My first encounter was with Zoey as a newborn. She would scream her head off if the milk didn't automatically come right in and would get so upset that it really took some work to actually get her to suck enough to actually make the milk come in. That was pretty hard now that I think of it.
Second big problem was Zoey not getting enough milk. Easily fixed with formula to compensate for what I lacked.

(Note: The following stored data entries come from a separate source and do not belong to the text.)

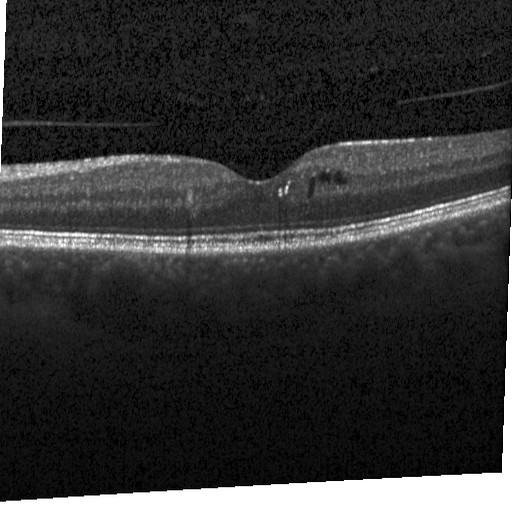 Acquired on a Heidelberg Spectralis, optical coherence tomography scan
Assessment: diabetic macular edema (DME).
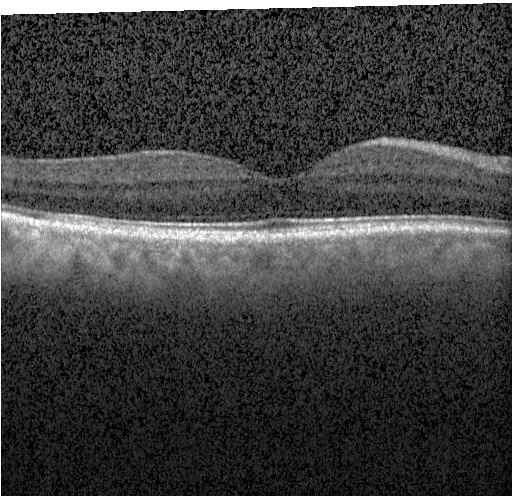 Retinal OCT cross-section; SD-OCT; Heidelberg Spectralis.
Assessment: no evidence of choroidal neovascularization, diabetic macular edema, or drusen.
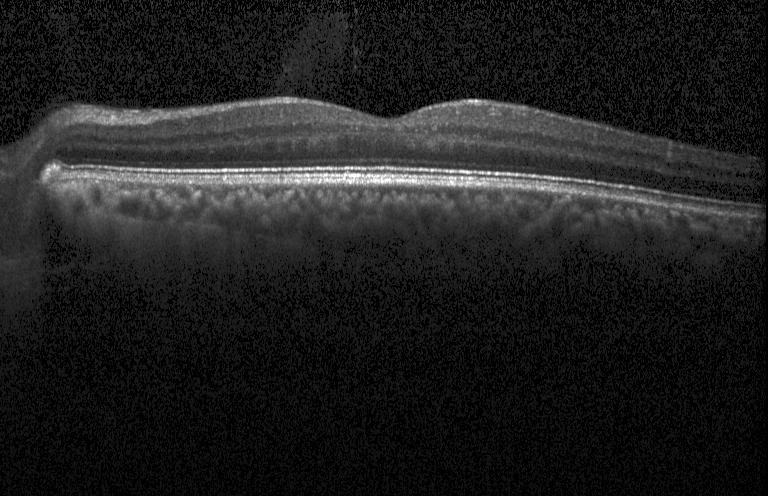
Optical coherence tomography scan
Diagnosis: no choroidal neovascularization, no diabetic macular edema, and no drusen.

Third problem was when I stopped nursing Zoey. She had slowly gotten down to only nursing in the morning and it was such a little amount that she was done in 2 minutes. I figured I could stop at any point and be just fine. I had a calling in Young Womens and was going to girls camp for one night and two days. Zoey was 12 months and I figured it was the ideal time to stop. I went to girls camp early one morning (didn't nurse her that morning) and by night my milk had come in but no big deal. I slept on my stomach in my sleeping bag that night which may have contributed to the pain I felt. The next day I was full of milk but didn't really have a choice at this point. My ride wasn't leaving until after testimony meeting that night. By that time I was light headed, very dizzy, and was throwing up...a lot. The drive home was not very fun. I've never felt so out of it. We all figured I had mastitis and the only way to fix it was to nurse. As soon as I got home I woke Zoey up and nursed. I slept much better that night and nursed her for another month or so....I still can't remember how I eventually weaned her which is weird. Another fact I might add is I was pregnant with Jane through all of this which may or may not have contributed to anything.

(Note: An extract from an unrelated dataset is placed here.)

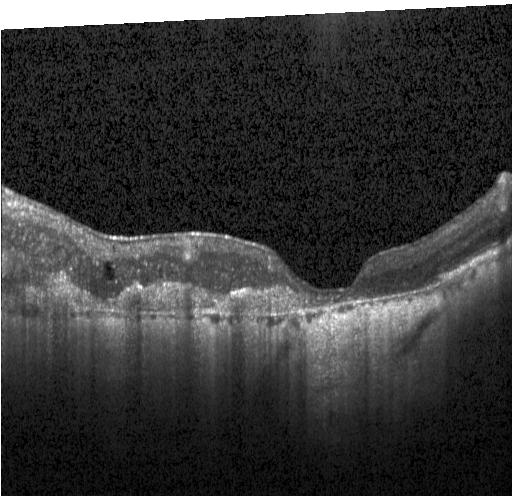 Macular scan, retinal OCT B-scan, instrument: Heidelberg Spectralis. Finding: a choroidal neovascular membrane.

When little Janey came along I was sure my nursing problem days were over. She seriously nursed for 20 straight minutes two minutes after she was born! This was unheard of for me as Zoey took weeks to get it all down. Jane has nursed very well up until now....I'm stumped on this one guys. She just won't have it anymore. It's more than just the "i'm distracted so I don't want to nurse." She nurses for about 30 seconds like normal, the milk comes in and she'll eat for a little while then all the sudden she jerks her head away and screams. I know she's not in pain, it's not that kind of scream. It's more of the "I'm so annoyed that you're forcing me to drink, let me GO." Weird. Now I know people have said that their babies just all of the sudden stop nursing. I imagine that's what's going on so I think I've made the decision to stop forcing her. My only problem now is how do I keep from getting mastitis? It was one of the worst experiences ever so I'm scared to wean if that's what it does to me! What's the best way to wean? I know I've done it once before but I try to think back on how I eventually did it and all I get is a bunch of blank nothings. Not sure where those brain cells went (scary!) I need some help from all you women out there.
Another note...it kind of makes me sad to stop nursing at only 7 months. I just assumed Jane was a born nurser. What makes them all the sudden hate it? It doesn't even provide any sort of comfort anymore. Is it me driving her away, the taste of the milk, or what? Something's gotta trigger it right?